» COMPLETE O SEGUINTE:
[1] No texto sobre línguas crioulas e linguagem de sinais, em que década o governo nicaraguense decidiu ensinar a linguagem de sinais às crianças surdas e mudas do país?
[2] Prossiga com o texto sobre línguas crioulas e linguagem de sinais a partir de sua última frase.

» TRECHO DO DOCUMENTO:
Muitos fazendeiros adotavam uma estratégia sacana para conter seus escravos. Formavam os grupos de trabalho o mais heterogêneos possível, juntando pessoas vindas de diferentes países, de forma que poucos ou ninguém falasse a mesma língua, o que dificultava rebeliões e fugas.

Com isso, os escravos tinham uma grande dificuldade de se comunicar. No começo, usavam as poucas palavras que todos conheciam, geralmente vindas da língua dos senhores. São as chamadas línguas francas, extremamente pobres e carentes de regras gramaticais, que exprimem apenas o básico.

Com o passar do tempo, novas palavras são acrescentadas, um misto das línguas dos escravos e línguas do local. As crianças, que ainda estão no período sensível de aprendizado, vão acrescentando às palavras regras gramaticais, tempos verbais, inflexões, declinações, e a língua vai se tornando mais completa. No passo de uma geração, a língua franca se torna uma língua real e completa, a língua crioula. A língua crioula surgiu em diversos países, principalmente na América Central, por conta desta mistura de escravos do plantio de cana-de-açúcar.

Na ilha de Curaçau, por exemplo, se fala uma língua crioula chamada
papiamento. Alías, papiamento quer dizer fala em papiamento (entendeu?). O verbo ir, Bai, não possui flexão de tempo. No
futuro, recebe um lo derivado de logo, lo mi bai. No passado, mi a bai,
eu já fui. Yiu é uma criança da família, logo, yiu hombre é filho e yiu
muhé
é filha. Sintético, mas funciona muito bem. 

Uma linguagem de sinais

Na década de 1980, o governo nicaraguense resolveu ensinar às crianças surdas e mudas do país a linguagem de sinais. Para isso, criaram um colégio específico para onde eram mandadas as crianças com necessidades especiais.

Porém, os professores tentavam ensinar
as crianças a se comunicar usando a soletração de palavras, e não
símbolos. Uma atitude de quem nunca precisou se comunicar por sinais. Explico a diferença: a maioria das linguagens, como o português, é silábica. Nossas palavras são formadas por sílabas. Já as linguagens de sinais são simbólicas. Cada palavra não é composta por pedaços, mas sim um símbolo completo. Carro não é simbolizado por Car + ro  e sim por um símbolo de carro, que não pode ser decomposto.

» INFORMAÇÕES FORNECIDAS:
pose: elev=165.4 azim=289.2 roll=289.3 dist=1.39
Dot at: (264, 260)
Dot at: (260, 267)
...
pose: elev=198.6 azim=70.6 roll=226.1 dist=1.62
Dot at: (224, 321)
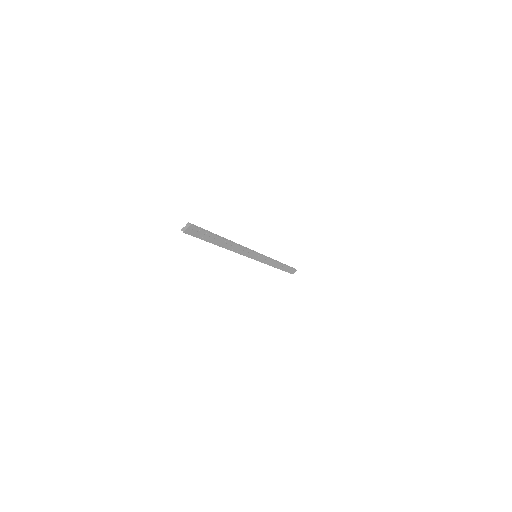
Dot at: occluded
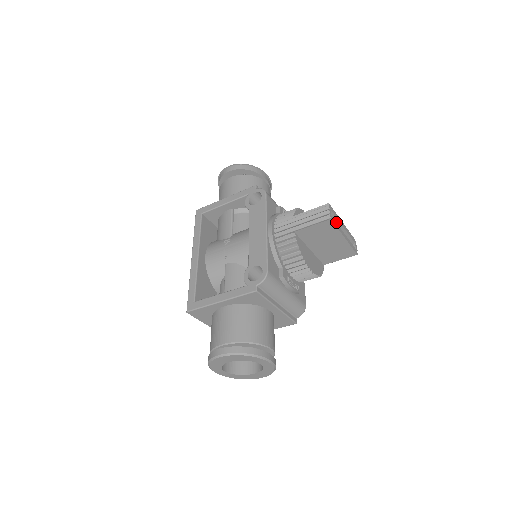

» RESPOSTAS POR TAREFA:
[1] Na década de 1980.

[2]
Tente falar a frase “Fui ao supermercado” soletrando cada letra, ou as sílabas, e entenda a dificuldade que é. Se você tem um símbolo de mercado e gesticula que eu + ir + mercado, é muito mais eficaz.

As crianças tiveram óbvia dificuldade em usar a linguagem
soletrada que os professores estavam aplicando, mas nos corredores
utilizavam sinais para falar entre si. Os sinais eram trazidos de casa,
da comunicação com familiares. A cada nova geração de crianças que
entravam na escola, novos sinais eram trazidos e enriqueciam a língua.

Num primeiro momento, a linguagem era bem simples e rudimentar, algo como a língua franca. Mas a cada ano, com a entrada de novos estudantes, as crianças mais novas enriqueciam a língua, desenvolviam regras gramaticais e davam novos usos às palavras.

Aos poucos, surgiu uma nova língua de sinais nesse colégio da Nicarágua. Ao invés das crianças aprenderem o que os professores tentavam ensinar, criaram uma linguagem completa elas mesmas. Sim, completíssima, com todos os tempos verbais, declinações e tudo o mais. Uma demonstração fantástica de que as bases da linguagem estão gravadas em nosso cérebro, e que o período mais sensível a aprender e dar uso a ela é a infância.

E o twitter nessa?

O Twitter foi concebido pelos autores como uma forma de comunicar o que se está fazendo em tempo real, para várias pessoas. A princípio pelo celular, daí a restrição de 140 caracteres. Ninguém, nem quem concebeu o sistema, imaginava que ele pudesse ter tantas formas de uso.

Hoje em dia o Twitter serve para lojas anunciarem produtos, debates, narração de eventos, divulgação, conversa, contato com novas pessoas e muito mais. Tanto que a mensagem original “O que você está fazendo agora?” foi trocada por algo como “Compartilhe e descubra o que está acontecendo agora, em qualquer lugar”.

E ainda há muitas funções para ele que não conhecemos, simplesmente porque ainda não foram concebidas. A cada novo usuário, a cada nova geração, outras formas de uso são inventadas, e o que podemos fazer é acompanhar e usar a ferramenta.

Estamos aprendendo a falar no Twitter, assim como estamos aprendendo a falar via Internet. E você pode não saber, mas ainda vai fazer muito uso destes piados. Nestas horas, medo deve ser substituído por curiosidade.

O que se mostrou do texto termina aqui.